There are also small differences in how each platform handles room booking on the day, such as how easily someone can extend a meeting that is running over or check in for a booking from the room panel itself. These details rarely decide the platform choice on their own, but they do affect day-to-day staff experience once a system is in place.
The Licensing Cost Difference That Actually Matters
Logitech Rally and MeetUp devices, along with several Yealink room systems, carry certification for both Zoom Rooms and Teams Rooms. This is publicly documented by both Microsoft and Zoom, and it is the clearest evidence against the idea that hardware locks a business into one platform permanently.
The hardware was never the argument. The license invoice is.
The actual financial difference sits in licensing, not hardware. Per-room licensing cost depends heavily on whatever Microsoft 365 or Zoom subscription tier a business already holds, and that existing relationship often makes one platform cheaper in practice than the sticker price alone would suggest.

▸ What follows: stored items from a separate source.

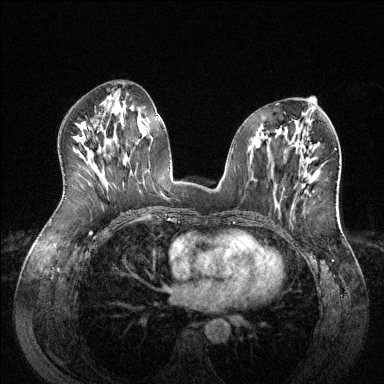
Breast MRI (dynamic contrast-enhanced), one axial slice; dynamic contrast-enhanced series, time point 2 of 6 at this slice position (early post-contrast); 1.5 T; TE 1.6 ms, TR 4.6 ms; 1.2 mm slice thickness; 384 × 384 image matrix, field of view 380 × 380 mm. Female patient.
Annotated regions visible in this slice (semi-automatic segmentation, software-assisted and operator-edited):
- enhancing-tissue mask used for the functional tumour volume (all voxels passing the contrast-enhancement thresholds inside the analysis volume; usually the tumour): bounding box <301,172,309,188> (left, top, right, bottom; pixels)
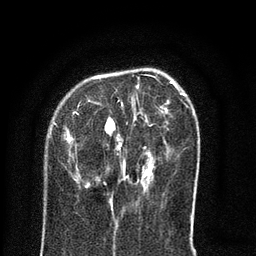
Breast MRI (dynamic contrast-enhanced), one axial slice; slice 23 of 80 in the series (ordered by position); cropped to one breast; dynamic contrast-enhanced series, time point 2 of 8 at this slice position (early post-contrast); 3 T; TE 2.1 ms, TR 5 ms; 256 × 256 image matrix, field of view 160 × 160 mm. Female patient.
Structures marked on this image (semi-automatic segmentation, software-assisted and operator-edited):
- enhancing-tissue mask used for the functional tumour volume (all voxels passing the contrast-enhancement thresholds inside the analysis volume; usually the tumour): box from (x=63, y=80) to (x=187, y=203) px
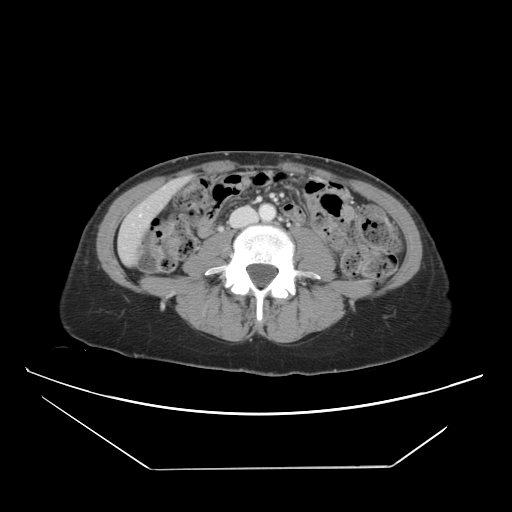
Contrast-enhanced abdominal CT, one axial slice. Position 8 of 42 along the scan axis. 120 kVp. Intravenous contrast given. Soft-tissue window (W 400 / L 40 HU). 5 mm slice thickness. 512 × 512 image matrix, field of view 399 × 399 mm. Case-level facts recorded for this patient, not image findings: patient: female, age 63 years at operation; diagnosis: colorectal cancer liver metastases, imaged before liver resection; multiple liver metastases: yes; largest metastasis: 5.5 cm; disease in both lobes: yes.
Annotated regions visible in this slice (outlined manually by an expert reader):
- hepatic veins: bounding box [x1, y1, x2, y2] px = [131, 187, 166, 226]
- liver: [120, 182, 180, 264]
- planned liver remnant (the part of the liver to remain after resection): [130, 182, 181, 223]
- portal vein (with intrahepatic branches): [257, 198, 261, 201]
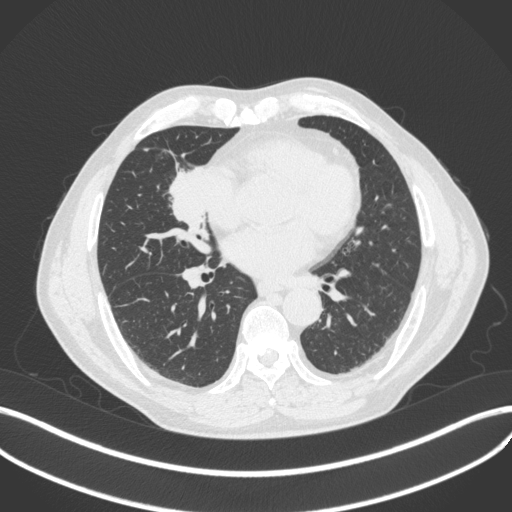
Chest CT, one axial slice; position 181 of 429 along the scan axis; 120 kVp; lung window (W 1500 / L -600 HU); 1 mm slice thickness; 512 × 512 image matrix, field of view 400 × 400 mm. Male patient, age 61 years. Case-level facts recorded for this patient, not image findings: clinical TNM (as recorded): T2b N1 M0.
Annotated regions visible in this slice (bounding box drawn by a radiologist):
- lung tumour (recorded histology: squamous cell carcinoma): bounding box <160,152,222,231> (left, top, right, bottom; pixels)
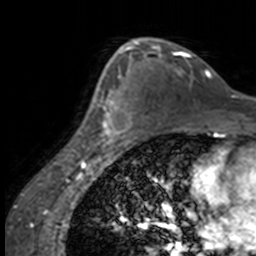
Breast MRI, one axial slice. Slice 100 of 160 in the series (ordered by position). Cropped to one breast. Dynamic contrast-enhanced series, time point 2 of 7 at this slice position (early post-contrast). 3 T. TE 1.7 ms, TR 4 ms. 256 × 256 image matrix, field of view 170 × 170 mm. Female patient.
Annotated regions visible in this slice (semi-automatic segmentation, software-assisted and operator-edited):
- enhancing-tissue mask used for the functional tumour volume (all voxels passing the contrast-enhancement thresholds inside the analysis volume; usually the tumour): box from (x=84, y=65) to (x=132, y=147) px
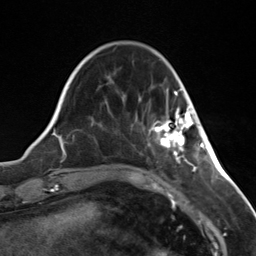
Breast MRI (dynamic contrast-enhanced), one axial slice. Position 37 of 124 along the scan axis. Cropped to one breast. Dynamic contrast-enhanced series, time point 2 of 7 at this slice position (early post-contrast). 3 T. TE 1.8 ms, TR 4.7 ms. 1.3 mm slice thickness. 256 × 256 image matrix, field of view 150 × 150 mm. Female patient.
Annotated regions visible in this slice (semi-automatically segmented with operator editing):
- enhancing-tissue mask used for the functional tumour volume (all voxels passing the contrast-enhancement thresholds inside the analysis volume; usually the tumour): bounding box (x1, y1, x2, y2) in pixels: (149, 107, 194, 153)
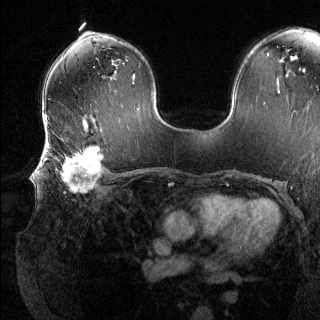
Breast MRI (dynamic contrast-enhanced), one axial slice. Dynamic contrast-enhanced series, time point 2 of 6 at this slice position (early post-contrast). 1.5 T. TE 1.6 ms, TR 4.6 ms. 1.2 mm slice thickness. 320 × 320 image matrix, field of view 300 × 300 mm. Female patient.
Outlined on this slice (semi-automatic segmentation, software-assisted and operator-edited):
- enhancing-tissue mask used for the functional tumour volume (all voxels passing the contrast-enhancement thresholds inside the analysis volume; usually the tumour): box from (x=41, y=139) to (x=103, y=193) px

A reliable source for this hardware is Kickstart AV and Technology regardless of which platform the business eventually picks.
The practical recommendation, then, is to choose hardware based on room size and audio or camera priority first, confirm it carries dual certification where possible, and let the platform decision be driven by software integration and existing subscription costs rather than hardware availability.
This sequencing also guards against the outcome businesses fear most - settling on a platform only to find the hardware they wanted is not supported. Confirming dual certification at the hardware stage removes that risk before the platform decision is even finalised.
Zoom Rooms vs Teams Rooms - Quick Answers
Is hardware locked to one platform or the other?
This varies by model, though dual-certified hardware from Logitech and Yealink is common enough that checking the specific device certification is worth doing before assuming a switch requires entirely new equipment.
Does licensing cost differ much between the two?
There is no universal answer, since existing subscriptions change the real cost significantly. It is worth getting an actual quote for both based on current software spend rather than comparing list prices in isolation.
Does using Microsoft 365 make Teams Rooms the obvious choice?
Teams Rooms generally integrates more smoothly for a business already running Microsoft 365, since calendar and scheduling integration come built in. There can still be a case for Zoom Rooms if client-facing calls are predominantly run through Zoom regardless of internal Microsoft 365 use.
Can a business run both platforms in different rooms?
This is more common than most people expect, especially in larger offices, and there is no inherent technical conflict in having different rooms run on different platforms.